I have owned both let me know what questions you have and I will try and answer them.


----------



## muneca (Sep 30, 2008)

Greetings Tolga,

Welcome to the forum & good luck to you!


----------



## merteks (Oct 30, 2009)

Hi Scott,
I am planing to use these machines for 24 for hours.Which machine's part is better for this long usage time?I am doing 1 color to 6 colors.Which machine is faster and easier to use?What is the price differences?
Sorry for to many questions..=)
Thanks


----------



## rhinestonetransf (Feb 11, 2009)

The Libero Endless is the only one that can run without replacing the tape. We had the endless with four heads it ran 3,600 stone per hour. I hear they have it up to about 4,800 now but I would make sure you can watch it do that on a four color job. 

We switched from the libero to the Cams and have been very happy.
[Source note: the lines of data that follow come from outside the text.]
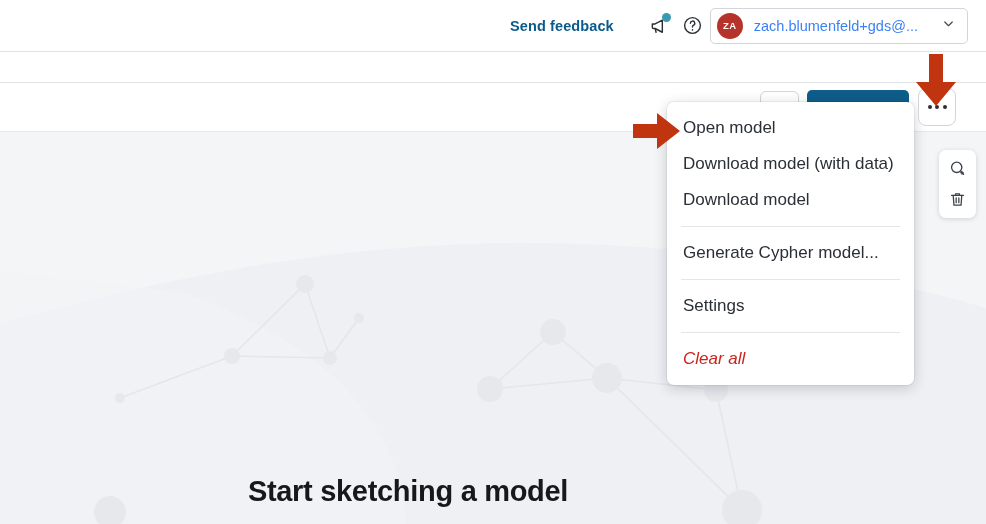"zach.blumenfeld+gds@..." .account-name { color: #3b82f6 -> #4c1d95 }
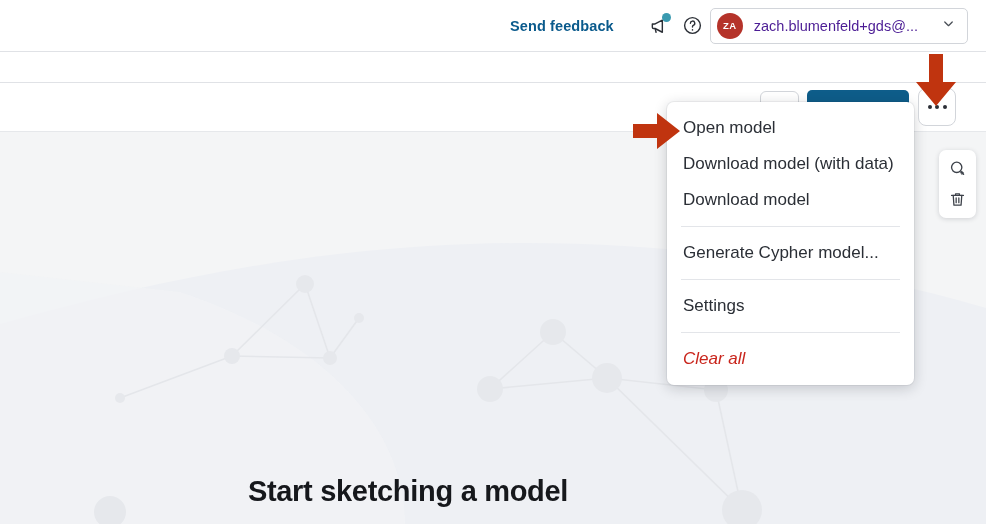"Open model" .menu-item { font-size: 17px -> 12px }
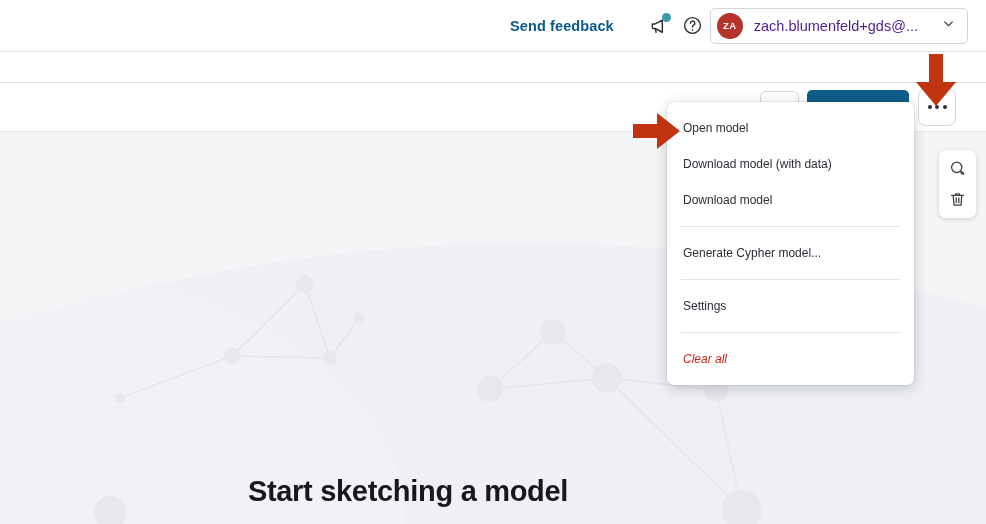"Settings" span { text: Settings -> Generate }
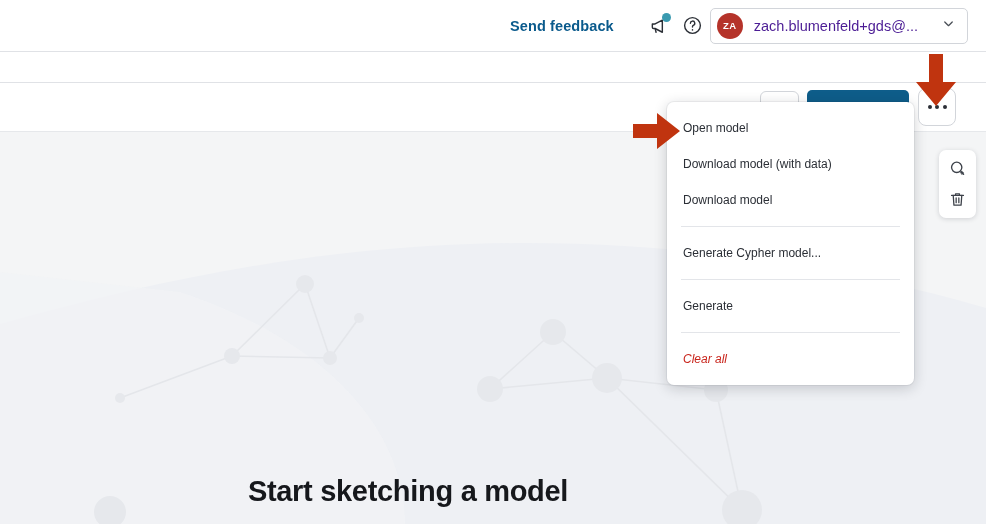"Start sketching a model" .canvas-title { left: 8px -> 0 }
We have the four up cams so it does 30,000 stones an hour. about 8 - 9 times more than our endless libero did and it was the same price. We have to load the tape each run but in three hours we get out more than we could in 24 hours with the libero. It is easier to load and run and the Gem Master is better at rhinestone designs then Rhinestone Worx plus it doesn't cost more. 
If you get busy you have to buy Rhinestone Worx for each station - Gemmaster allows you to install it on as many PC as you want. 

I think the Cam is faster and better than the endless.

Hope this helps.


----------



## merteks (Oct 30, 2009)

Thank you very much scott..


----------



## Don-ColDesi (Oct 18, 2006)

Tolga,

Where are you located? We are in Tampa and would be glad to let you see the 1V-6P running.


----------



## Bret (Oct 24, 2008)

Don,

Can you answer the question as to why SWF Mesa charges $364.00 for a FESTO regulator? We have a CAMS machine and ours went bad so I called and that was the price quoted. I found the EXACT same regulator from a local supplier for $88.00. Do you think that is a reasonable way to treat your customers?

How much gouging is going on with the tips and the extra hoppers?


----------



## sealove (Oct 1, 2010)

Could you PM me on the pricing for those machines, please?


----------